== Exercise requirements ==
Look for the word "motore" in the data below, and copy every line that holds it.

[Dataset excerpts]
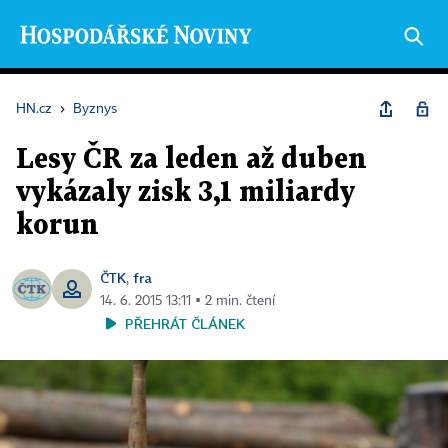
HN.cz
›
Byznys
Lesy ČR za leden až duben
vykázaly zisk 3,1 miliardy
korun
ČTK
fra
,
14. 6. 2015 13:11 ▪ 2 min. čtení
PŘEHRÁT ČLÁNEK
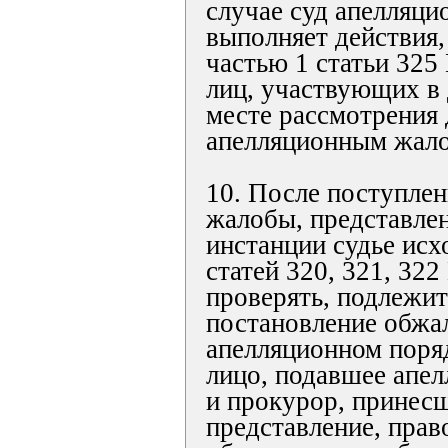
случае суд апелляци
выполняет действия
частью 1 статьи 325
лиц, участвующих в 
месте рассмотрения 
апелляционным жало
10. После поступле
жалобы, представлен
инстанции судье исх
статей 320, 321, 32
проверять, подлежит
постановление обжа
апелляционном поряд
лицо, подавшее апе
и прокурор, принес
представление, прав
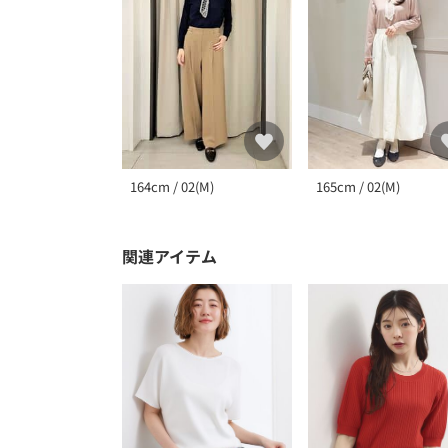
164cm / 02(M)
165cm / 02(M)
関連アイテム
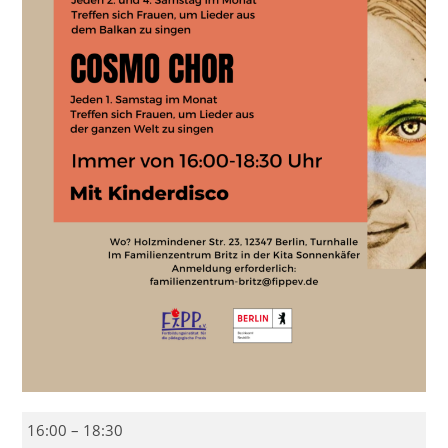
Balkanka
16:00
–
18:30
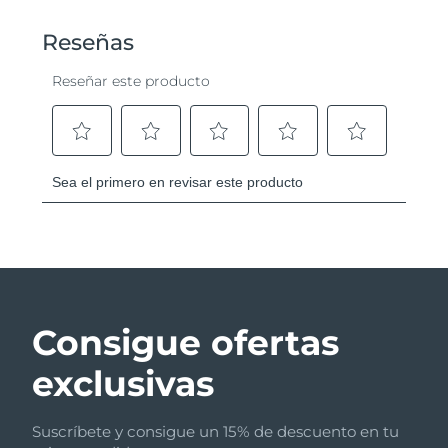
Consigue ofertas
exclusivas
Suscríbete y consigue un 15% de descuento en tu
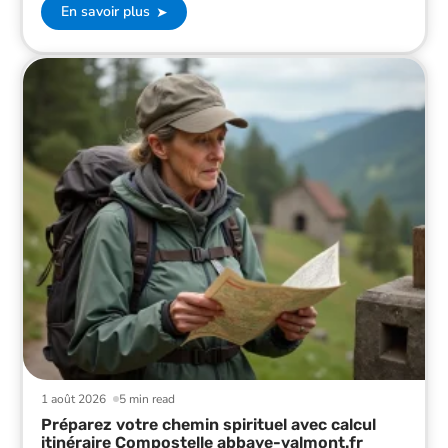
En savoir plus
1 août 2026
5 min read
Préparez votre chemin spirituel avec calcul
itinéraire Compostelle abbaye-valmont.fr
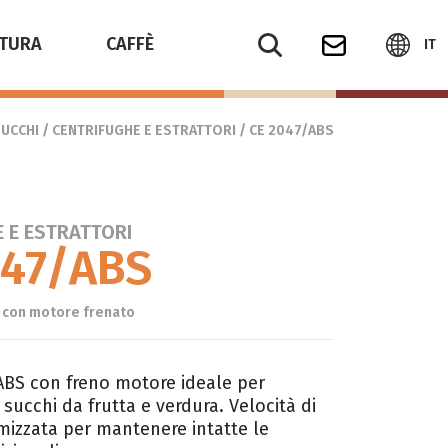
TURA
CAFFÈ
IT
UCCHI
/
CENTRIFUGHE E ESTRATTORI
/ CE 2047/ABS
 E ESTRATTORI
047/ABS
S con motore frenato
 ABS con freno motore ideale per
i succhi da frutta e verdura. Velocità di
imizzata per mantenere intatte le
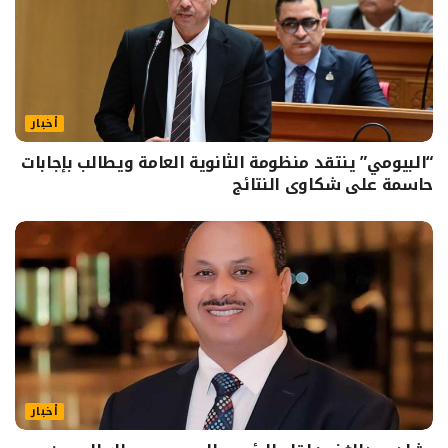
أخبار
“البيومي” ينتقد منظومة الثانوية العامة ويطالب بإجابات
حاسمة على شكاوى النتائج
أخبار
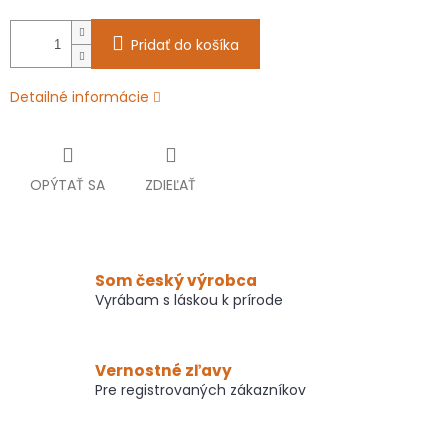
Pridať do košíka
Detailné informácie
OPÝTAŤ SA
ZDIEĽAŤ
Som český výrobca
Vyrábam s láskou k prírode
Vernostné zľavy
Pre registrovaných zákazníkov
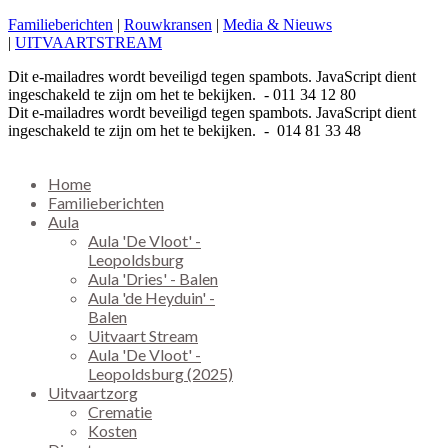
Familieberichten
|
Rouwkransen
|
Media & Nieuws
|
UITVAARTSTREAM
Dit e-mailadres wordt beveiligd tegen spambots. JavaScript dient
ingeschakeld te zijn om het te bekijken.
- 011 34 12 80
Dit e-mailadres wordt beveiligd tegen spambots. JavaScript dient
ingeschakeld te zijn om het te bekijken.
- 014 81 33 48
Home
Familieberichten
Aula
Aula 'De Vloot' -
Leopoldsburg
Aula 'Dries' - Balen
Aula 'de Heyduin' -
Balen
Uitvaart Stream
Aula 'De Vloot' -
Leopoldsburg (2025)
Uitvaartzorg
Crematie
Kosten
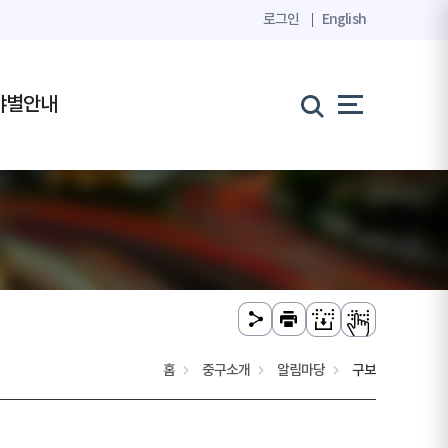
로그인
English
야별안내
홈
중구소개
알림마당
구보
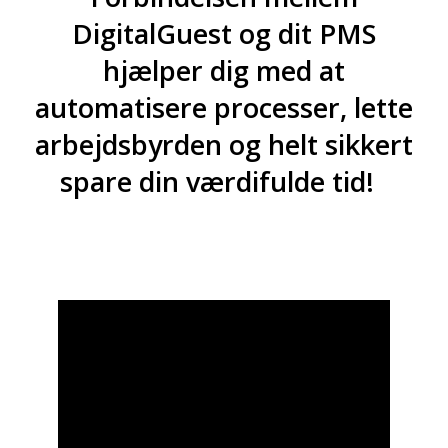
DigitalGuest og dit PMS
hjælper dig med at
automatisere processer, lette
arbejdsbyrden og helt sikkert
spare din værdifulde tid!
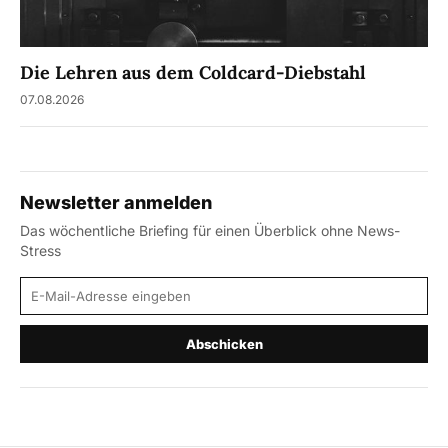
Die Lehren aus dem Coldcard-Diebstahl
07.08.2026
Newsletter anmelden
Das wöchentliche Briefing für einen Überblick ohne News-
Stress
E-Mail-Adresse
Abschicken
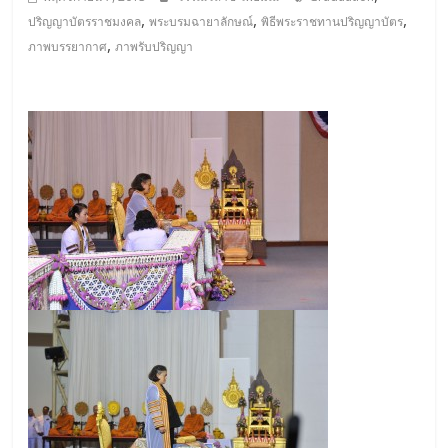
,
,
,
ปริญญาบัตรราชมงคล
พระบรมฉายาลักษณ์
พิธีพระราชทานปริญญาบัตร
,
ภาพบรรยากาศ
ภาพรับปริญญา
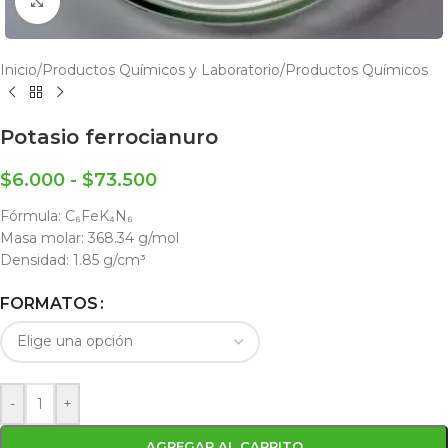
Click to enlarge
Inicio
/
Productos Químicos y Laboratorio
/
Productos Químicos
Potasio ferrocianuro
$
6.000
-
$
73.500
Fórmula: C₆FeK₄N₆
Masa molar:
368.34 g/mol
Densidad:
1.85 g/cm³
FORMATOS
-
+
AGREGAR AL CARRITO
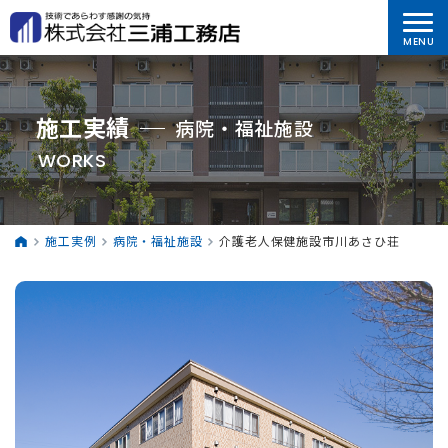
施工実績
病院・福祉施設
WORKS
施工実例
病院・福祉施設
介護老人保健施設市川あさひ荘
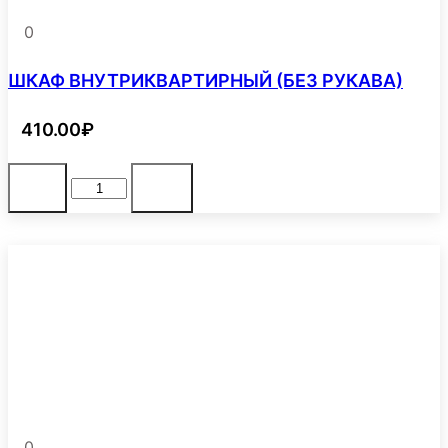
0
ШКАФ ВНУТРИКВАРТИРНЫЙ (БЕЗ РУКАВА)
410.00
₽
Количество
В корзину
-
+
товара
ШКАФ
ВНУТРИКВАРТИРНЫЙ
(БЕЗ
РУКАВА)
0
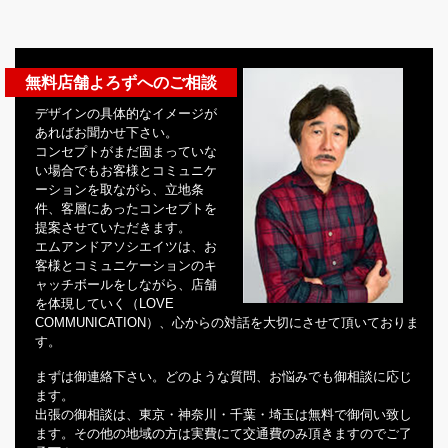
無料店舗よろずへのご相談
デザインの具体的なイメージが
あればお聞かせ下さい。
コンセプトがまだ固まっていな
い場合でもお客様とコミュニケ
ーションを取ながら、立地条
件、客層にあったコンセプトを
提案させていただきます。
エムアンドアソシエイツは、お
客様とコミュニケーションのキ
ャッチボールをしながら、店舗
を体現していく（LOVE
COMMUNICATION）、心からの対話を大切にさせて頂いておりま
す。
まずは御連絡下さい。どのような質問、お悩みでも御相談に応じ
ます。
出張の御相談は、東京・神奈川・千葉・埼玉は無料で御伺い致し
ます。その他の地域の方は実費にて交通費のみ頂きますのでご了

== Output of the task ==
S con motore frenato
 ABS con freno motore ideale per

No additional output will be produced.